Austria: right of asylum and not a “favour”

“Those persons and families whose asylum procedure has been completed, and who have lived in Austria for years and are well integrated, must be granted the right of residence and not a ‘grace and favour’ to remain in the country”: that is the position expressed by the Bishop of Linz, the Right Rev.
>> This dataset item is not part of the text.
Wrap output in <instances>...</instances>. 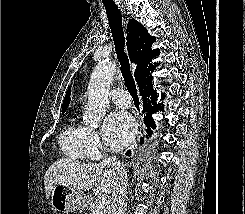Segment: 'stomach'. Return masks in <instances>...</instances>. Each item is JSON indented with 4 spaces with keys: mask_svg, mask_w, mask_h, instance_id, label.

Ludwig Schwarz, on the so-called “Arigona case”. The affair of the fifteen-year-old Kosovar, who evaded the expulsion order against the whole of his family and illegally remained in Austria – now under the protection of the parish priest of Ungenach -, has in the eyes of public opinion posed anew the problem of asylum-seekers and so-called ‘tolerated’ immigrants. “Asylum and right to residence must not be used for petty political gain or to drum up political votes”, warned Schwarz. “We must never forget that the existence and the chances for life of children, young people and adults are being decided on” in such cases”. “We cannot expect people to integrate themselves in the community if they are then left in an indefinite limbo, while awaiting their asylum application to be completed, and then send them back into a no man’s land after years of waiting”, said the bishop of Linz. “The authorities competent for the final decision ought to be responsible for the Land , they ought to be closer to citizens and to the local communities. If they are not completely to abandon their humanity, they ought in such cases to take the necessary decisions rapidly”, he added. The Bishop of Feldkirch, the Right Rev. Elmar Fischer, also urged greater humanity in the present debate on asylum, emphasizing that “humanity is not an act of grace”. “The authorities – he said – must find a human and fair solution”. “The cases in which families are destroyed are the most upsetting”, he criticized. “The children who are the victims of expulsions are sent towards an uncertain future. The fate of these children cannot leave us indifferent. Humanity must be the criterion of our actions, because we not talking of ‘procedures’, but of persons”, he concluded.